The “repeat loop” method executed the fastest, the “recursive subroutine” method was close behind, but the “sed+do shell script” method was much much slower. The latter was so slow presumably because of the baggage involved in “do shell script”'ing, since the same “sed” command run directly in the Terminal took only 109 seconds (using a “for” loop with 10,000 reps.) Still, “sed” was substantially and surprisingly slower than the two Applescript methods. It seems that everything “Unix” is not always the best. Here, here for Applescript! I hope this information is helpful to anyone looking to remove leading and trailing spaces.

See also: trim() [Remove spaces]


-- Method 0.5:  Repeat loops with 'considering case' and trap for empty and space-only strings.

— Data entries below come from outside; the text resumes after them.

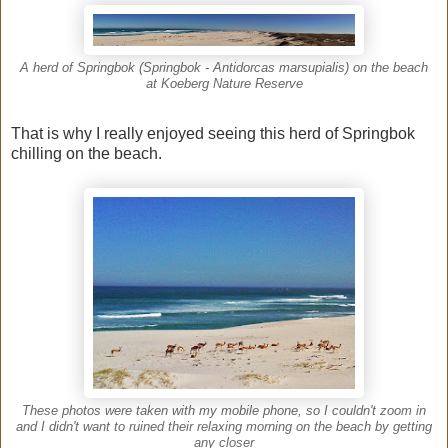
A herd of Springbok (Springbok - Antidorcas marsupialis) on the beach
at Koeberg Nature Reserve
That is why I really enjoyed seeing this herd of Springbok
chilling on the beach.
These photos were taken with my mobile phone, so I couldn't zoom in
and I didn't want to ruined their relaxing morning on the beach by getting
any closer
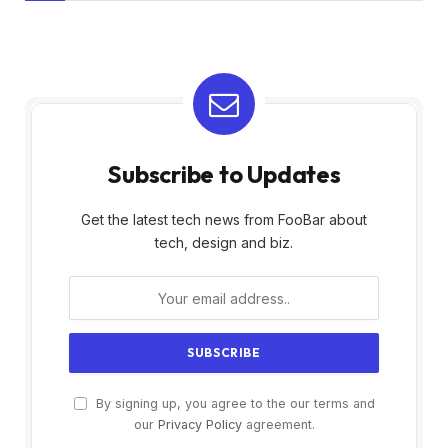
Subscribe to Updates
Get the latest tech news from FooBar about
tech, design and biz.
By signing up, you agree to the our terms and
our
Privacy Policy
agreement.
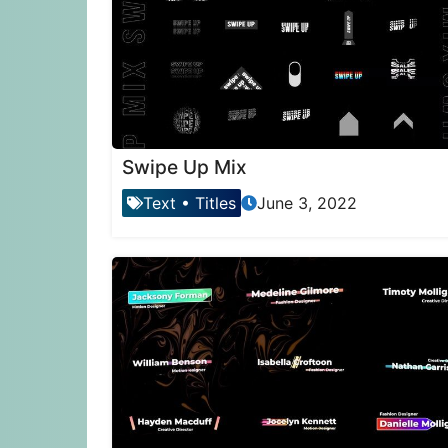
Swipe Up Mix
Text
•
Titles
June 3, 2022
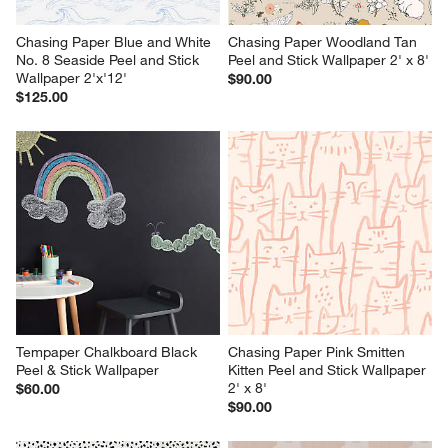
Chasing Paper Blue and White 
Chasing Paper Woodland Tan 
No. 8 Seaside Peel and Stick 
Peel and Stick Wallpaper 2' x 8'
Wallpaper 2'x'12'
$90.00
$125.00
Tempaper Chalkboard Black 
Chasing Paper Pink Smitten 
Peel & Stick Wallpaper
Kitten Peel and Stick Wallpaper 
2' x 8'
$60.00
$90.00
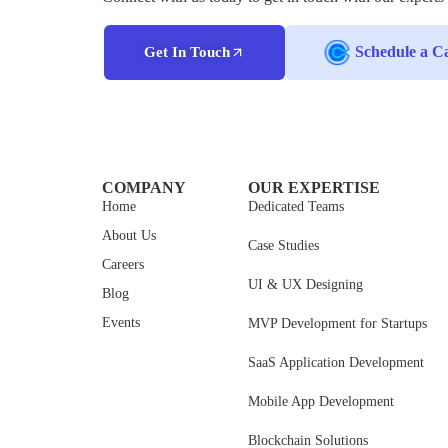
Schedule a Ca
Get In Touch
COMPANY
OUR EXPERTISE
Home
Dedicated Teams
About Us
Case Studies
Careers
UI & UX Designing
Blog
Events
MVP Development for Startups
SaaS Application Development
Mobile App Development
Blockchain Solutions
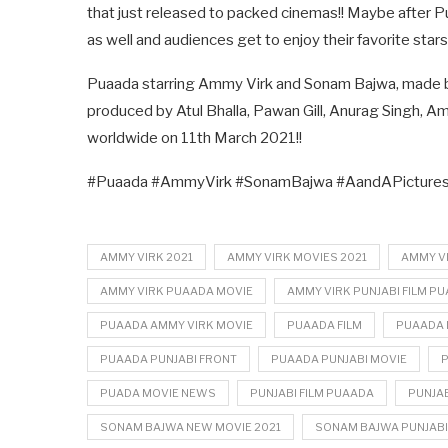
that just released to packed cinemas!! Maybe after Pua
as well and audiences get to enjoy their favorite stars
Puaada starring Ammy Virk and Sonam Bajwa, made by
produced by Atul Bhalla, Pawan Gill, Anurag Singh, Ama
worldwide on 11th March 2021!!
#Puaada #AmmyVirk #SonamBajwa #AandAPictures 
AMMY VIRK 2021
AMMY VIRK MOVIES 2021
AMMY V
AMMY VIRK PUAADA MOVIE
AMMY VIRK PUNJABI FILM P
PUAADA AMMY VIRK MOVIE
PUAADA FILM
PUAADA 
PUAADA PUNJABI FRONT
PUAADA PUNJABI MOVIE
PUADA MOVIE NEWS
PUNJABI FILM PUAADA
PUNJAB
SONAM BAJWA NEW MOVIE 2021
SONAM BAJWA PUNJABI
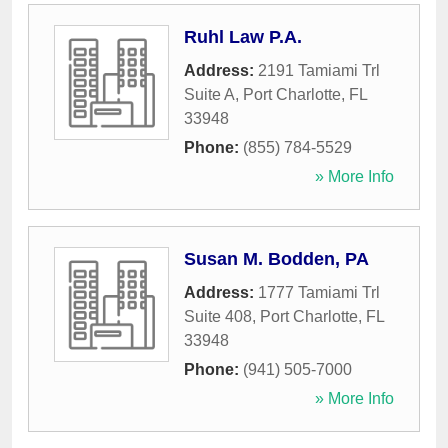
Ruhl Law P.A.
Address:
2191 Tamiami Trl
Suite A
,
Port Charlotte
,
FL
33948
Phone:
(855) 784-5529
» More Info
Susan M. Bodden, PA
Address:
1777 Tamiami Trl
Suite 408
,
Port Charlotte
,
FL
33948
Phone:
(941) 505-7000
» More Info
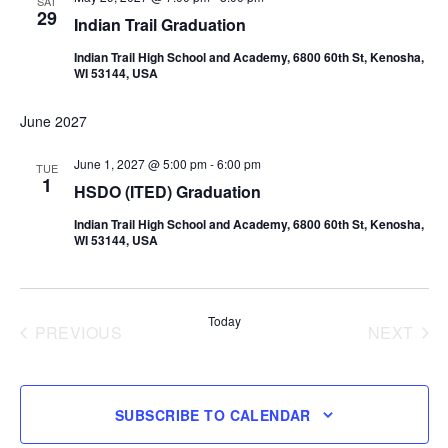
SAT
29
Indian Trail Graduation
Indian Trail High School and Academy, 6800 60th St, Kenosha,
WI 53144, USA
June 2027
June 1, 2027 @ 5:00 pm
-
6:00 pm
TUE
1
HSDO (ITED) Graduation
Indian Trail High School and Academy, 6800 60th St, Kenosha,
WI 53144, USA
Today
PREVIOUS
NEXT
EVENTS
EVENT
SUBSCRIBE TO CALENDAR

set the_text to "     ABCDE     "

try
	considering case
		repeat while the_text starts with space
			set the_text to the_text's text 2 thru -1
		end repeat
		repeat while the_text ends with space
			set the_text to the_text's text 1 thru -2
		end repeat
	end considering
	
	get the_text -- "ABCDE"
on error
	get ""
end try

------------------------------------------------------------------------------------
 
-- Method 1.5:  Recursive subroutine with 'considering case', fewer recursions, and trap for space-only strings.

set the_text to "     ABCDE     "

set the_text to remove_spaces(the_text) -- "ABCDE"

on remove_spaces(the_text)
	try
		considering case
			if the_text starts with space then
				if the_text ends with space then
					set the_text to remove_spaces(the_text's text 2 thru -2)
				else
					set the_text to remove_spaces(the_text's text 2 thru -1)
				end if
			else if the_text ends with space then
				set the_text to remove_spaces(the_text's text 1 thru -2)
			end if
		end considering
		
		return the_text
	on error
		return ""
	end try
end remove_spaces

:slight_smile:

Hi,

I was working on this until I did a clean install of os for the New Year.

The idea was to use text item delimiters to replace (return & space) with (return) for leading spaces, until there are no (return & space) left. Then replace (space & return) with (return) for trailing spaces. Lastly, check for leading and trailing space at beginning and end of document, for the case where there is no return at the beginning and end.

Can’t remember if I finished and tested it. Come to think of it, I think I did finish and it was very quick.

gl,

Kai’s is still faster:


set t to "     hello     "
set t1 to the ticks
repeat 10000 times
	set s to return & space
	set r to return
	set temp_s to return & t & return
	set utid to AppleScript's text item delimiters
	repeat 2 times
		repeat while temp_s contains s
			set AppleScript's text item delimiters to {s}
			set temp_l to text items of temp_s
			set AppleScript's text item delimiters to {r}
			set temp_s to temp_l as string
		end repeat
		set s to space & return
	end repeat
	set AppleScript's text item delimiters to utid
	set temp_s to text 2 thru -2 of temp_s
end repeat
set t2 to the ticks
display dialog (t2 - t1)
temp_s

→ about 17 seconds

gl,

Thank you, Bruce, Nigel, and kel for your refinements and alternatives. It’s satisfying that there is such a richness in the Applescript environment that one can accomplish the same task with so many different approaches, ranging from Unix to recursion to text item delimiters to simple repeat loops, etc (with the simple repeat loops as the speed champion!) It still strikes me that “sed” is so much slower than Applescript-based solutions.